Is that going to bring Putin to the table? I don’t know. Strategically, it’s justified to show Putin he could lose all of his bomber fleet because it’s not just that they destroyed 41 bombers, but there is no deterrent. So, Putin and the Russian military are thinking: If they destroyed a third, what’s stopping two-thirds or the whole thing? How do we stop this? And who got them that close to be launched? And do we have enemies in our military? What’s going on?
So it was very effective. But the point I’m making is there’s going to be a retaliation. And there were certain rules in the Cold War that the two superpower rivals that were nuclear did not use a proxy to attack the homeland of another. So, imagine if during this Cuban Missile Crisis, Fidel Castro launched missiles that took out a third of our B-52 fleet. We wouldn’t just go after Castro. We would say to the Russians, “You broke the rules. You are attacking the American homeland using a proxy.”
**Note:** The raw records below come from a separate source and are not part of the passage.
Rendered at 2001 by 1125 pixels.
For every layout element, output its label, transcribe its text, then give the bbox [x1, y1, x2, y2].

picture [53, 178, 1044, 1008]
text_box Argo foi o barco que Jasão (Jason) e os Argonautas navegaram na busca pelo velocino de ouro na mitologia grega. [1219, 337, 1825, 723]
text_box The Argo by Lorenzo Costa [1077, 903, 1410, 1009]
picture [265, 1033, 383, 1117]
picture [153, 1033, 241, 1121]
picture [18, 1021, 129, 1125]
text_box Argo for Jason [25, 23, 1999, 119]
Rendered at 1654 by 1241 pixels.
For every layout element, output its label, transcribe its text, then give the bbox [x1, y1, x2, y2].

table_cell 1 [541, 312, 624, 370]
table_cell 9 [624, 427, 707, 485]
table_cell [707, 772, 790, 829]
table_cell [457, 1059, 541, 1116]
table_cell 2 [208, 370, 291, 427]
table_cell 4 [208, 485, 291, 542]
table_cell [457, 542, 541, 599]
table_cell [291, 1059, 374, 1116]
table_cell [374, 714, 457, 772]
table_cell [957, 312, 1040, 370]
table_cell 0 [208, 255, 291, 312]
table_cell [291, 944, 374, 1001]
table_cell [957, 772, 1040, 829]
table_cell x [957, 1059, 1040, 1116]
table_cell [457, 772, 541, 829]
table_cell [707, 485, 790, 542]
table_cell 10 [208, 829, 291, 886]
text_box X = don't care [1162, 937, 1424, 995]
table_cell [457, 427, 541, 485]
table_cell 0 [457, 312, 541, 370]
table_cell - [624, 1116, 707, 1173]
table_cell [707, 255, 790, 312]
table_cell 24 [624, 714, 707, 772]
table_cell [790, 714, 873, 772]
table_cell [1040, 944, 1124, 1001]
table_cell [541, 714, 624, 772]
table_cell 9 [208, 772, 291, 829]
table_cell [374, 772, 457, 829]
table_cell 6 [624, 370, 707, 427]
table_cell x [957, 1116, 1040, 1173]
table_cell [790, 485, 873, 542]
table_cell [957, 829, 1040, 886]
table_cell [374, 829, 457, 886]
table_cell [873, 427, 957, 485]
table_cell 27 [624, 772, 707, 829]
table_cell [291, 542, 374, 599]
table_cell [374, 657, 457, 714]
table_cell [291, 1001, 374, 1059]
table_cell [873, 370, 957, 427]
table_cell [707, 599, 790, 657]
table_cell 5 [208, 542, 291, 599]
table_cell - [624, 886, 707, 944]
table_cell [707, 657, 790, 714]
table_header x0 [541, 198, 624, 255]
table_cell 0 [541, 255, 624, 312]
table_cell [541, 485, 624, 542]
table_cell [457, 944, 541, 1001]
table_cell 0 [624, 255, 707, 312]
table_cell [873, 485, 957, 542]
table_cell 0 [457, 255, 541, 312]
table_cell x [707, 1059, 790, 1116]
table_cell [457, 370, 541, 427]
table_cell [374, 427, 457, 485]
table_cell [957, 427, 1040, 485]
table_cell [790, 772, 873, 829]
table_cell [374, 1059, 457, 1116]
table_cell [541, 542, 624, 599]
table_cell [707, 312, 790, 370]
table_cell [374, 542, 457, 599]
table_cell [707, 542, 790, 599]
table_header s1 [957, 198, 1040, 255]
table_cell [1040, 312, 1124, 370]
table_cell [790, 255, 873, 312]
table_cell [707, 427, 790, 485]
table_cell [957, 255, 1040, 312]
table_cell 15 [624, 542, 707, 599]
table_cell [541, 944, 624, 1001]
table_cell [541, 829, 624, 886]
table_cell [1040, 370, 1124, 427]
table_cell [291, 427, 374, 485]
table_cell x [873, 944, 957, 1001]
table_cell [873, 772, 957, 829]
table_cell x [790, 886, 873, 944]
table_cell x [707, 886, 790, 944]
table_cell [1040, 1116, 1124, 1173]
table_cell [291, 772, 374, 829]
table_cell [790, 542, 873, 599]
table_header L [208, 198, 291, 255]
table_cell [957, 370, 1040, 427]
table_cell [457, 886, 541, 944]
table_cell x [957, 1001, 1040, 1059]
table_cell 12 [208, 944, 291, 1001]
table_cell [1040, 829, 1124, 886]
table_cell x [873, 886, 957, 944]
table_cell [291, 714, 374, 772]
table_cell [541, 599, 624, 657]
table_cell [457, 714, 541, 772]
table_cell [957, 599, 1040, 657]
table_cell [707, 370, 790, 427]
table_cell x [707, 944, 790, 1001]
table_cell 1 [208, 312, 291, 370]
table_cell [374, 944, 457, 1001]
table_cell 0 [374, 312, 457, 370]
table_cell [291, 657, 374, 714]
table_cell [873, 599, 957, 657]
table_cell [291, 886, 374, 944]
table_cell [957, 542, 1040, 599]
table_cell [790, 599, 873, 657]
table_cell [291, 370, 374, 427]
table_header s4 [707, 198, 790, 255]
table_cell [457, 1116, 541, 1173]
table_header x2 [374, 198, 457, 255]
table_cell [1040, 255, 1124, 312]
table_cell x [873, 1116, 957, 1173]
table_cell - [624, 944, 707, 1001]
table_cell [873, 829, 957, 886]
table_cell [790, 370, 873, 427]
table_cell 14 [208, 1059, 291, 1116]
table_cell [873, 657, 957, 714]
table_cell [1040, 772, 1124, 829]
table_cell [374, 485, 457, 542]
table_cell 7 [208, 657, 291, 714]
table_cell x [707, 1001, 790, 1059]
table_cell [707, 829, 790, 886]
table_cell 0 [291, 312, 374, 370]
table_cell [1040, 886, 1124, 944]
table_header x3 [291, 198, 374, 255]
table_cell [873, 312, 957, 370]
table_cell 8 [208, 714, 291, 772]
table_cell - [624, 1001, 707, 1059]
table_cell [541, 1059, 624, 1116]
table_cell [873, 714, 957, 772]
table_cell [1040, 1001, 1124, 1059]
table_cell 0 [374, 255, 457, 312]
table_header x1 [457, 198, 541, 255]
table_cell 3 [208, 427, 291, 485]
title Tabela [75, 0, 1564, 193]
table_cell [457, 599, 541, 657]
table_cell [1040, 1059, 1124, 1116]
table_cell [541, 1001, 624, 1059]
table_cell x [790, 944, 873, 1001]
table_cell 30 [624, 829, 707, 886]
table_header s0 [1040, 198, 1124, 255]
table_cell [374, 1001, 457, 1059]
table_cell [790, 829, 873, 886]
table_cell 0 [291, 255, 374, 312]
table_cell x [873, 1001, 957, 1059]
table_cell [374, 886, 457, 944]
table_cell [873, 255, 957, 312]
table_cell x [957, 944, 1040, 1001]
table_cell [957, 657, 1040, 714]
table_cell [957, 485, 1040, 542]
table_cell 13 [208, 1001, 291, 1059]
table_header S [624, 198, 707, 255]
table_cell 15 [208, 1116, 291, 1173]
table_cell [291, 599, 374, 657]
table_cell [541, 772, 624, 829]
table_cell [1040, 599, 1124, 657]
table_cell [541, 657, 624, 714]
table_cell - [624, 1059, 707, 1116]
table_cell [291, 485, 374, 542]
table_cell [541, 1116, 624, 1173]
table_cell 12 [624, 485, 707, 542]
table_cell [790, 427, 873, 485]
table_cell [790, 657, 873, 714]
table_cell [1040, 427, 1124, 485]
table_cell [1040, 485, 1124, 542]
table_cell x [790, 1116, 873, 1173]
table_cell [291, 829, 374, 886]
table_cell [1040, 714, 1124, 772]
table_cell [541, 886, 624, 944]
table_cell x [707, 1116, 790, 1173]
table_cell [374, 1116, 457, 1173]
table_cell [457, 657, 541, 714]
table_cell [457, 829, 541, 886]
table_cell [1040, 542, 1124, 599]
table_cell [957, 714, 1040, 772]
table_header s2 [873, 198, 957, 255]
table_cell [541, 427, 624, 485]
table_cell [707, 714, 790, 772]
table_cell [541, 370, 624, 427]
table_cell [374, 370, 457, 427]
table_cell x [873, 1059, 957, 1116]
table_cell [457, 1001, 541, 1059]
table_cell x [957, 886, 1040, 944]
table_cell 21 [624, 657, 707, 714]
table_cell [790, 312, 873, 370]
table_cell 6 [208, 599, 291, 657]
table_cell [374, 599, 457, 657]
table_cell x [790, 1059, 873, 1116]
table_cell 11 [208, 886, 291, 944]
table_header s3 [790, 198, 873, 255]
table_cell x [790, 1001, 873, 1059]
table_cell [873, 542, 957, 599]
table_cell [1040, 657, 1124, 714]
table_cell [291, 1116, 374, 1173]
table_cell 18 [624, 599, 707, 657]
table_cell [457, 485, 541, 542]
I don’t know if that rule still applies, but what I’m getting at is while we all applaud Ukraine for doing something that was strategically necessary, geostrategically, it opens a new phase of the war. And Russia’s going to retaliate. And it’s talking about a type of retaliation we haven’t seen before. I’ll leave it at that.
But just when we thought the war might have some type of conciliation or armistice, Ukraine struck in a way that it had never done before and it was very effective. And we applaud that. But it’s going to earn a counterresponse that could lead to a cycle of escalation that could be very dangerous not just for Ukraine, but for NATO in general and the United States in particular.